Editorial: Auditor concerns need full airing
Published 9:42 am Thursday, June 11, 2015
Whatever’s ultimately decided about who conducts audits of county governments in Minnesota, the debate should focus on what’s best for taxpayers and transparency.
On one side, State Auditor Rebecca Otto, easily re-elected last fall to her third four-year term, is defending the mission and scope of her office in the face of new legislation that allows more counties to hire private accounting firms to do audits now undertaken by her staff.
On the other are those like Rep. Sarah Anderson, a Plymouth Republican, who told us the disagreement “is more about protecting turf.”
The measure was included in a wide-ranging state government funding bill that passed in the final hours of this year’s regular legislative session and was signed by Gov. Mark Dayton.
It was the middle of the night, Otto said, when “people don’t make good decisions.” She wants Minnesotans to understand what’s at risk with privatization: Efforts to diminish the work of her office put us “at a crossroads as a state in terms of whether we’re going to continue our good government legacy,” she told the editorial board.
The state auditor argues that counties — unlike other government entities — uniquely serve as arms of the state as its dollars flow for human services, corrections, transportation and other programs counties run.
The work of the state auditor’s staff provides a needed double-check on those taxpayer dollars, Otto told us. “That’s the role of this office, so people can trust their government.”
There’s concern, too, about dates in the measure. It makes privatization effective Aug. 1, 2016, but also includes a provision, Otto said, under which her agency loses its audit authority effective July 1, 2015. With work under way and deadlines looming, “It’s going to create chaos,” she said.
But Rep. Anderson, chair of the State Government Finance Committee, argues that it’s “still up for debate whether that’s truly the case.”
But even if it were, she said, the matter would amount to “a simple fix,” “a technical correction” that could be accomplished in the coming special session.

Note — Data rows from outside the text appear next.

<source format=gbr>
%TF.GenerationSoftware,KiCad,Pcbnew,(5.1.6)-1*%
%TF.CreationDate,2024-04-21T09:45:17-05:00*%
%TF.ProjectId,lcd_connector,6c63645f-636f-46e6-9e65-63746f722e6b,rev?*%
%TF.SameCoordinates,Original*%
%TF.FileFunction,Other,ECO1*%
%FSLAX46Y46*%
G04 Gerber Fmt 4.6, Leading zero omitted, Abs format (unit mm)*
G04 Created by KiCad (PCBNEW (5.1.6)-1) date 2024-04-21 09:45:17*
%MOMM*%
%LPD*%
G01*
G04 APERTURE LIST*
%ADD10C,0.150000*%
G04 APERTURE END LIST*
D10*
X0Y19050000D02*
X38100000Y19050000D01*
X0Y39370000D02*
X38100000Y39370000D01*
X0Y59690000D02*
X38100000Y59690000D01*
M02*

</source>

Audits for 28 of the state’s 87 counties already are handled by private auditing firms. Former State Auditor Pat Anderson, whom Otto defeated in 2006 and again in 2010, explained that after cuts during the Pawlenty administration there no longer was a large enough staff to audit all of the counties.

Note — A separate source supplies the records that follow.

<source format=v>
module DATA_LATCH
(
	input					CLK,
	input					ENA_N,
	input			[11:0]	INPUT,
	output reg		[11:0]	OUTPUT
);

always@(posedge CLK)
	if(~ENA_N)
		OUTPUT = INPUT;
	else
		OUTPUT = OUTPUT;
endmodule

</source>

The policy allows Swift County in west central Minnesota to pay half the rate of surrounding counties, Rep. Sarah Anderson told us.
“That’s a pretty compelling argument for taxpayers,” the lawmaker said. “Any time the counties can save money, that helps to offset the property tax burden.”
At the same time, Rep. Sarah Anderson told us, “we think it’s OK for Hennepin County — the largest county in our state money-wise and population-wise” — to also seek its audits in the private market.
Further, explains Julie Ring, executive director of the Association of Minnesota Counties, the authority to engage in a private audit is something other local units of government, including towns, school boards and all but the largest cities, already have. (The auditor’s office, Otto said, has the authority to audit all cities and school districts, and would do so if it was deemed in the public’s interest.)
In addition to the ability to compare costs, timeliness and communication are issues for the counties. Timelines in the state auditor’s office are a factor in “audit reports coming back too late to be of use in the next budget cycle,” Ring said.
She notes that the auditor’s office has put in place worksheets and other tools to “help counties be ready move forward as quickly as possible,” but even with those improvements, counties “still feel turn-around time from the state auditor’s office is often problematic.”
Ramsey County Board Chairman Jim McDonough cited good service from the state auditor’s office and a relationship that works well. He told us flexibility for counties is important but that he “doesn’t see us making a move.”
Others among the association’s member counties agree. They like working with the state auditor’s office and are happy with its service, Ring said.
Regardless of any moves, she points out, the state auditor’s oversight remains key.
The office “still does a desk review of every private audit,” and can ask for more information as needed, Ring said. “We think that’s an important piece of the oversight, and an appropriate and important role for that office.”
Some have suggested political motivations for the move, including Otto’s opposition to granting some mining leases in northern Minnesota.
Former Gov. Arne Carlson, also a former state auditor, goes further in a blog post Tuesday suggesting that “this episode represents a most dangerous threat to our state’s Constitution in that it constitutes an effort to intimidate an elected official.”
What’s transpired “doesn’t hurt me politically,” Otto told us. “I’ll still be here. It’s just that I’m not going to be running an extraordinarily important function for the people, and that’s wrong.”
When they gather for the special session, lawmakers should make clarity on the office’s audit authority an agenda priority. Beyond that, Otto’s concerns deserve full, light-of-day consideration by lawmakers and citizens. Lawmaking under cloak of night is for people with something to hide.